Records in a dataset:
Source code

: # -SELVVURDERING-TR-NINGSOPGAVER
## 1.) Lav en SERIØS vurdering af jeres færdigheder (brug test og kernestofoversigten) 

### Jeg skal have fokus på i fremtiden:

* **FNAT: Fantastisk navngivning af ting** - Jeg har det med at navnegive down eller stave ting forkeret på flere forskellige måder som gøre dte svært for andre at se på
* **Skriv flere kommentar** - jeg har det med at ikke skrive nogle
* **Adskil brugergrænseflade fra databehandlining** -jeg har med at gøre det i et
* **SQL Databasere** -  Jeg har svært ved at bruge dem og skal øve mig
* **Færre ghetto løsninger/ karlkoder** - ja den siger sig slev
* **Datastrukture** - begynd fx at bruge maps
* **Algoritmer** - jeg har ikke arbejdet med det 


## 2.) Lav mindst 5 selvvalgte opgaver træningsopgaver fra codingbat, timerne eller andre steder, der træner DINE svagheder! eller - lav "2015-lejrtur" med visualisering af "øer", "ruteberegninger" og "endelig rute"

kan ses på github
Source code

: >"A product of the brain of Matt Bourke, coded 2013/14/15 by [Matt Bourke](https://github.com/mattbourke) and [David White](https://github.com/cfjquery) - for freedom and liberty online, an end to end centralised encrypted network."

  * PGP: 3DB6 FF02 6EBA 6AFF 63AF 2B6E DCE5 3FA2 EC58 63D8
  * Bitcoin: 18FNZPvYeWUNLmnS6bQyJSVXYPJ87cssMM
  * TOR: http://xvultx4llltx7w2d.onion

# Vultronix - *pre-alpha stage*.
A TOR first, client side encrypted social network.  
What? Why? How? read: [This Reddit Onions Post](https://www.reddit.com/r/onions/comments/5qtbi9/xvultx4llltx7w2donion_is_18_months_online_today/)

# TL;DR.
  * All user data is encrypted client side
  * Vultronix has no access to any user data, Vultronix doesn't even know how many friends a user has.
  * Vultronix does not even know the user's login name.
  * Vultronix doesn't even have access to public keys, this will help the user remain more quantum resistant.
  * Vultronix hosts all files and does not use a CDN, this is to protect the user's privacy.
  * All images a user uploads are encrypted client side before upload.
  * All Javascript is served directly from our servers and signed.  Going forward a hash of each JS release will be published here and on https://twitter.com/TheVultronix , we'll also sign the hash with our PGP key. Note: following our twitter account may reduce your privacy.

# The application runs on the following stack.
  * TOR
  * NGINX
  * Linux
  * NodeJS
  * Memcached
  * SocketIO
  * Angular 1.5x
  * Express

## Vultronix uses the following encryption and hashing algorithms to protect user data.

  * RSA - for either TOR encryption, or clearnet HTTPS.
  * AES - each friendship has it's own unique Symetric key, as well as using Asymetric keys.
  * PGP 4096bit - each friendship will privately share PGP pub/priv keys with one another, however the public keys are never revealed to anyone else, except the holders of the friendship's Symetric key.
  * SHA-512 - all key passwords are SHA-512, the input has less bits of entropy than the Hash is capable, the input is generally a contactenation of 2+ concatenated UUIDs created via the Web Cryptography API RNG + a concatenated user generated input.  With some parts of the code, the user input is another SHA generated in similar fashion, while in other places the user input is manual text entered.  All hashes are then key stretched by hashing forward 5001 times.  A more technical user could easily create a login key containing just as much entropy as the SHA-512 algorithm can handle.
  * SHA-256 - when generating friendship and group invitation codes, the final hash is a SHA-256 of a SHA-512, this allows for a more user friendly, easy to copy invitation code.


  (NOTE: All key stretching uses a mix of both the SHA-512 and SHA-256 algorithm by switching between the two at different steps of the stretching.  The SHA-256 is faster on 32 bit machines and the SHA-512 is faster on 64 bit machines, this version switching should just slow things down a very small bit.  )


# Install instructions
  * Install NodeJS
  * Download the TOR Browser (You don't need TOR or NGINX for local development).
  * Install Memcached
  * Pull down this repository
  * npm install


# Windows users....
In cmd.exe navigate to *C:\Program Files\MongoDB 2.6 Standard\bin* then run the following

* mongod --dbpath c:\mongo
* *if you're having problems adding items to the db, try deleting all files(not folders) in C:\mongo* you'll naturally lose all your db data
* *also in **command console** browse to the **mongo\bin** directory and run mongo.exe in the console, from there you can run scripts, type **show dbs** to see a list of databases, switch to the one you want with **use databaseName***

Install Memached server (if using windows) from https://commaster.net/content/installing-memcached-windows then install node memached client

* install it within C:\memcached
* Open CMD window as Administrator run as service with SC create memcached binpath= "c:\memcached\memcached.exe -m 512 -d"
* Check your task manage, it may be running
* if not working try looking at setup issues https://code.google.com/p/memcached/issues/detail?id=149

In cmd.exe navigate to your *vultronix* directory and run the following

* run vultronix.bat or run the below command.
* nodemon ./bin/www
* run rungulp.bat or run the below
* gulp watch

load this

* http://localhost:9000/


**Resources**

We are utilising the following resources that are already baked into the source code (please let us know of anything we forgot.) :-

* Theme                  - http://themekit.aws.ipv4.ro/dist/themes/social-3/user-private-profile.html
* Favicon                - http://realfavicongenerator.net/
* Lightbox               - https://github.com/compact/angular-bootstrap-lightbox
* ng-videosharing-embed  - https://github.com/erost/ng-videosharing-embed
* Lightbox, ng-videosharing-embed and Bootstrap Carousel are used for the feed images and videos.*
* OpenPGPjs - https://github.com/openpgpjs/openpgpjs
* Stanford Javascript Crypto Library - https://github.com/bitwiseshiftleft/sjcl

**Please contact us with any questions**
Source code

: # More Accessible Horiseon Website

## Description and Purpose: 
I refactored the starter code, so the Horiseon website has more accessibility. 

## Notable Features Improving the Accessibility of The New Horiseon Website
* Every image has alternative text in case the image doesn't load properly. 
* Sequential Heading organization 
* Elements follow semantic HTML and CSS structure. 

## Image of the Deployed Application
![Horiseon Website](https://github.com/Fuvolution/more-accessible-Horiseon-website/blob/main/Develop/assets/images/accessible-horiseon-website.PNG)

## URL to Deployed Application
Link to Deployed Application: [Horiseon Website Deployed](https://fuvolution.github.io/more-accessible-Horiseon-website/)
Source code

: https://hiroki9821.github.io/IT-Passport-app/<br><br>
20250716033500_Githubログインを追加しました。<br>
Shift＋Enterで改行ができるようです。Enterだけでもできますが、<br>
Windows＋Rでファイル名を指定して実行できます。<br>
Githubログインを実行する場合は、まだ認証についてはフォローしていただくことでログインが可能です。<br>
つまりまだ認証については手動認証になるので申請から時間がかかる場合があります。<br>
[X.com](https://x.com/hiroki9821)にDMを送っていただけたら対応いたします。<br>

Task objective:
Rewrite the lines above as a JSON list of strings, with one string per line and any blank lines omitted.

Solution for this problem:
[
  "Source code",
  ": # -SELVVURDERING-TR-NINGSOPGAVER",
  "## 1.) Lav en SERIØS vurdering af jeres færdigheder (brug test og kernestofoversigten) ",
  "### Jeg skal have fokus på i fremtiden:",
  "* **FNAT: Fantastisk navngivning af ting** - Jeg har det med at navnegive down eller stave ting forkeret på flere forskellige måder som gøre dte svært for andre at se på",
  "* **Skriv flere kommentar** - jeg har det med at ikke skrive nogle",
  "* **Adskil brugergrænseflade fra databehandlining** -jeg har med at gøre det i et",
  "* **SQL Databasere** -  Jeg har svært ved at bruge dem og skal øve mig",
  "* **Færre ghetto løsninger/ karlkoder** - ja den siger sig slev",
  "* **Datastrukture** - begynd fx at bruge maps",
  "* **Algoritmer** - jeg har ikke arbejdet med det ",
  "## 2.) Lav mindst 5 selvvalgte opgaver træningsopgaver fra codingbat, timerne eller andre steder, der træner DINE svagheder! eller - lav \"2015-lejrtur\" med visualisering af \"øer\", \"ruteberegninger\" og \"endelig rute\"",
  "kan ses på github",
  "Source code",
  ": >\"A product of the brain of Matt Bourke, coded 2013/14/15 by [Matt Bourke](https://github.com/mattbourke) and [David White](https://github.com/cfjquery) - for freedom and liberty online, an end to end centralised encrypted network.\"",
  "  * PGP: 3DB6 FF02 6EBA 6AFF 63AF 2B6E DCE5 3FA2 EC58 63D8",
  "  * Bitcoin: 18FNZPvYeWUNLmnS6bQyJSVXYPJ87cssMM",
  "  * TOR: http://xvultx4llltx7w2d.onion",
  "# Vultronix - *pre-alpha stage*.",
  "A TOR first, client side encrypted social network.  ",
  "What? Why? How? read: [This Reddit Onions Post](https://www.reddit.com/r/onions/comments/5qtbi9/xvultx4llltx7w2donion_is_18_months_online_today/)",
  "# TL;DR.",
  "  * All user data is encrypted client side",
  "  * Vultronix has no access to any user data, Vultronix doesn't even know how many friends a user has.",
  "  * Vultronix does not even know the user's login name.",
  "  * Vultronix doesn't even have access to public keys, this will help the user remain more quantum resistant.",
  "  * Vultronix hosts all files and does not use a CDN, this is to protect the user's privacy.",
  "  * All images a user uploads are encrypted client side before upload.",
  "  * All Javascript is served directly from our servers and signed.  Going forward a hash of each JS release will be published here and on https://twitter.com/TheVultronix , we'll also sign the hash with our PGP key. Note: following our twitter account may reduce your privacy.",
  "# The application runs on the following stack.",
  "  * TOR",
  "  * NGINX",
  "  * Linux",
  "  * NodeJS",
  "  * Memcached",
  "  * SocketIO",
  "  * Angular 1.5x",
  "  * Express",
  "## Vultronix uses the following encryption and hashing algorithms to protect user data.",
  "  * RSA - for either TOR encryption, or clearnet HTTPS.",
  "  * AES - each friendship has it's own unique Symetric key, as well as using Asymetric keys.",
  "  * PGP 4096bit - each friendship will privately share PGP pub/priv keys with one another, however the public keys are never revealed to anyone else, except the holders of the friendship's Symetric key.",
  "  * SHA-512 - all key passwords are SHA-512, the input has less bits of entropy than the Hash is capable, the input is generally a contactenation of 2+ concatenated UUIDs created via the Web Cryptography API RNG + a concatenated user generated input.  With some parts of the code, the user input is another SHA generated in similar fashion, while in other places the user input is manual text entered.  All hashes are then key stretched by hashing forward 5001 times.  A more technical user could easily create a login key containing just as much entropy as the SHA-512 algorithm can handle.",
  "  * SHA-256 - when generating friendship and group invitation codes, the final hash is a SHA-256 of a SHA-512, this allows for a more user friendly, easy to copy invitation code.",
  "  (NOTE: All key stretching uses a mix of both the SHA-512 and SHA-256 algorithm by switching between the two at different steps of the stretching.  The SHA-256 is faster on 32 bit machines and the SHA-512 is faster on 64 bit machines, this version switching should just slow things down a very small bit.  )",
  "# Install instructions",
  "  * Install NodeJS",
  "  * Download the TOR Browser (You don't need TOR or NGINX for local development).",
  "  * Install Memcached",
  "  * Pull down this repository",
  "  * npm install",
  "# Windows users....",
  "In cmd.exe navigate to *C:\\Program Files\\MongoDB 2.6 Standard\\bin* then run the following",
  "* mongod --dbpath c:\\mongo",
  "* *if you're having problems adding items to the db, try deleting all files(not folders) in C:\\mongo* you'll naturally lose all your db data",
  "* *also in **command console** browse to the **mongo\\bin** directory and run mongo.exe in the console, from there you can run scripts, type **show dbs** to see a list of databases, switch to the one you want with **use databaseName***",
  "Install Memached server (if using windows) from https://commaster.net/content/installing-memcached-windows then install node memached client",
  "* install it within C:\\memcached",
  "* Open CMD window as Administrator run as service with SC create memcached binpath= \"c:\\memcached\\memcached.exe -m 512 -d\"",
  "* Check your task manage, it may be running",
  "* if not working try looking at setup issues https://code.google.com/p/memcached/issues/detail?id=149",
  "In cmd.exe navigate to your *vultronix* directory and run the following",
  "* run vultronix.bat or run the below command.",
  "* nodemon ./bin/www",
  "* run rungulp.bat or run the below",
  "* gulp watch",
  "load this",
  "* http://localhost:9000/",
  "**Resources**",
  "We are utilising the following resources that are already baked into the source code (please let us know of anything we forgot.) :-",
  "* Theme                  - http://themekit.aws.ipv4.ro/dist/themes/social-3/user-private-profile.html",
  "* Favicon                - http://realfavicongenerator.net/",
  "* Lightbox               - https://github.com/compact/angular-bootstrap-lightbox",
  "* ng-videosharing-embed  - https://github.com/erost/ng-videosharing-embed",
  "* Lightbox, ng-videosharing-embed and Bootstrap Carousel are used for the feed images and videos.*",
  "* OpenPGPjs - https://github.com/openpgpjs/openpgpjs",
  "* Stanford Javascript Crypto Library - https://github.com/bitwiseshiftleft/sjcl",
  "**Please contact us with any questions**",
  "Source code",
  ": # More Accessible Horiseon Website",
  "## Description and Purpose: ",
  "I refactored the starter code, so the Horiseon website has more accessibility. ",
  "## Notable Features Improving the Accessibility of The New Horiseon Website",
  "* Every image has alternative text in case the image doesn't load properly. ",
  "* Sequential Heading organization ",
  "* Elements follow semantic HTML and CSS structure. ",
  "## Image of the Deployed Application",
  "![Horiseon Website](https://github.com/Fuvolution/more-accessible-Horiseon-website/blob/main/Develop/assets/images/accessible-horiseon-website.PNG)",
  "## URL to Deployed Application",
  "Link to Deployed Application: [Horiseon Website Deployed](https://fuvolution.github.io/more-accessible-Horiseon-website/)",
  "Source code",
  ": https://hiroki9821.github.io/IT-Passport-app/<br><br>",
  "20250716033500_Githubログインを追加しました。<br>",
  "Shift＋Enterで改行ができるようです。Enterだけでもできますが、<br>",
  "Windows＋Rでファイル名を指定して実行できます。<br>",
  "Githubログインを実行する場合は、まだ認証についてはフォローしていただくことでログインが可能です。<br>",
  "つまりまだ認証については手動認証になるので申請から時間がかかる場合があります。<br>",
  "[X.com](https://x.com/hiroki9821)にDMを送っていただけたら対応いたします。<br>"
]